JFK, according to White, was surrounded on the stage by a " covey of the puffy, pink-faced, predatory-lipped politicians who had so dominated Massachusetts politics before he had taken over." Noting their "envious faces" as the candidate spoke, Richard Donahue, a Kennedy aide observed: "You know they can't understand this. They think he has a trick. They're listening to him because they think if they learn the trick, they can be president, too."

To listen to experienced and able politicians in the campaigns of Dean's Democratic rivals this week was to hear men searching for the "trick" that had transformed the under-funded underdog into the well-heeled contender. Most were sure they had found Dean's gimmick: It was his mastery of the Internet. The Vermonter has used the Web effectively to recruit contributors and supporters.
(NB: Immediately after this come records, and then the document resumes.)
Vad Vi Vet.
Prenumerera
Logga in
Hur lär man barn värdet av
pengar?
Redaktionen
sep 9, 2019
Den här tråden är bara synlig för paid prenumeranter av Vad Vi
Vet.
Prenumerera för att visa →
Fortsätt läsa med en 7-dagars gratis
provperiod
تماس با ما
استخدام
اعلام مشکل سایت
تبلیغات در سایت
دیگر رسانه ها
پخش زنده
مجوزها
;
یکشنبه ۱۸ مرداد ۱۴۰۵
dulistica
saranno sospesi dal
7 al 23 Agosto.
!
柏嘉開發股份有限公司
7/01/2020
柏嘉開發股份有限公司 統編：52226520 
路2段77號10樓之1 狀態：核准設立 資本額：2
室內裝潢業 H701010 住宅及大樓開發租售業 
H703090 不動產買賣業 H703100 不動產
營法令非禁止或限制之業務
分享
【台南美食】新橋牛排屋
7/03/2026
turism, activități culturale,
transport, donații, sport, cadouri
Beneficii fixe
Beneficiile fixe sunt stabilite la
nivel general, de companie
It's true that the Dean campaign's Web site is well-designed and welcoming to visitors. But to credit the Internet with Howard Dean's surge makes about as much sense as much-earlier Republicans who convinced themselves that FDR was politically unbeatable because "he was so terrific on radio," just as Democrats were, later, certain that Ronald Reagan's enormous popularity was because he "was so terrific on TV."

In each case, the opposition's solution was identical. Republicans "only" had to find a candidate who was as good on radio as FDR, and Democrats had "simply" to locate the Gipper's equal on the tube.
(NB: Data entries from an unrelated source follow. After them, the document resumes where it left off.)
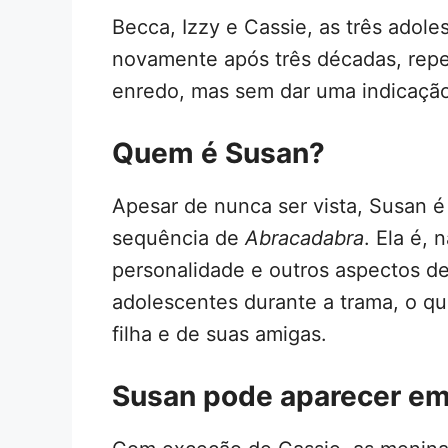
Becca, Izzy e Cassie, as três adol
novamente após três décadas, rep
enredo, mas sem dar uma indicaçã
Quem é Susan?
Apesar de nunca ser vista, Susan 
sequência de
Abracadabra
. Ela é, 
personalidade e outros aspectos de
adolescentes durante a trama, o qu
filha e de suas amigas.
Susan pode aparecer e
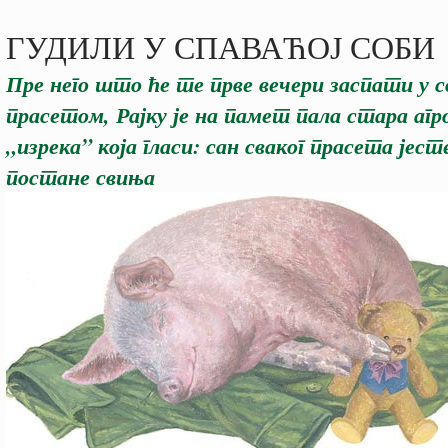
ГУДИЛИ У СПАВАЋОЈ СОБИ
Пре него што ће те прве вечери заспати у с
прасетом, Рајку је на памет пала стара аг
„изрека” која гласи: сан сваког прасета јест
постане свиња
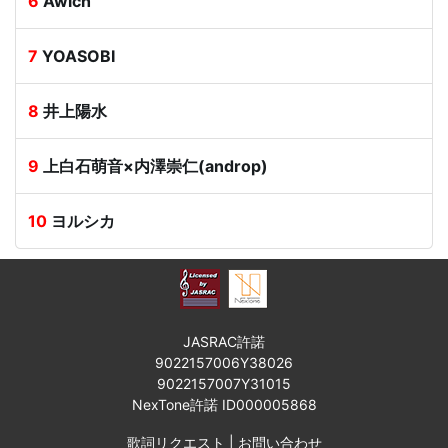
6
Awich
7
YOASOBI
8
井上陽水
9
上白石萌音×内澤崇仁(androp)
10
ヨルシカ
JASRAC許諾
9022157006Y38026
9022157007Y31015
NexTone許諾 ID000005868
歌詞リクエスト
|
お問い合わせ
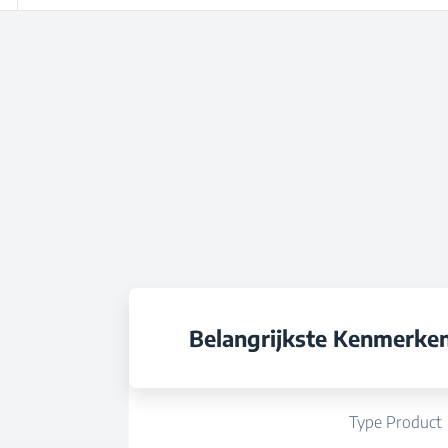
Belangrijkste Kenmerke
Type Product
Make no mistake about it. It is not the medium -- radio, TV or the Internet -- which enlists and converts voters to a cause. It is the message -- what the candidate stands for and communicates -- that touches and moves voters.

At a time when a large chunk of the Democratic Party membership was strongly opposed to President George W. Bush and his advocacy of a pre-emptive U.S. war against Iraq, the leadership of the Democratic Party -- especially "first-tier" presidential candidates Sens. John Kerry of Massachusetts, Joe Lieberman of Connecticut and John Edwards of North Carolina, along with Rep. Richard Gephardt of Missouri -- stood shoulder-to-shoulder with the Republican president. Howard Dean spoke to -- and for -- the millions of Democrats who were against that war.

That is message! Now, when the most recent CNN/USA Today/Gallup poll asks, "All in all, do you think the situation in Iraq was worth going to war over or not?" and a growing 42 percent of Americans answer, "No," it is understandable why, to more than a few Democrats, Dean looks to be wise, as well as brave.

This new reality has not been lost on Kerry, Gephardt and Lieberman. When President Bush used Texas tough-guy talk -- "Bring them on" -- as a challenge to Iraqi guerillas who have been attacking U.S. troops, Gephardt offered this message to Bush: "Enough of this, phony, macho rhetoric. ... (No) more shoot-from-the-hip one-liners."

Kerry faulted Bush as well: "The deteriorating situation in Iraq requires less swagger and more thoughtfulness and statesmanship." Lieberman's published criticism will reportedly focus on the administration's failed postwar policies.

All three Democrats seek political daylight between themselves and George W. Bush, who more than two months ago on the deck of the USS Abraham Lincoln, declared that "major combat operations in Iraq have ended."

"There are two things that are important in politics," said the maker of Republican presidents, Mark Hanna. "The first is money, and I can't remember what the second one is."

Still, as recently as 1996, Texas Sen. Phil Gramm, a prodigious fund-raiser, collected more than $20 million, yet never even made it to the first-in-the-nation New Hampshire primary.

His early success at fund raising is no guarantee that Howard Dean will be a serious candidate in New Hampshire next January. But Dean used no tricks nor gimmicks to collect those contributions. His opponents better understand: It was his message.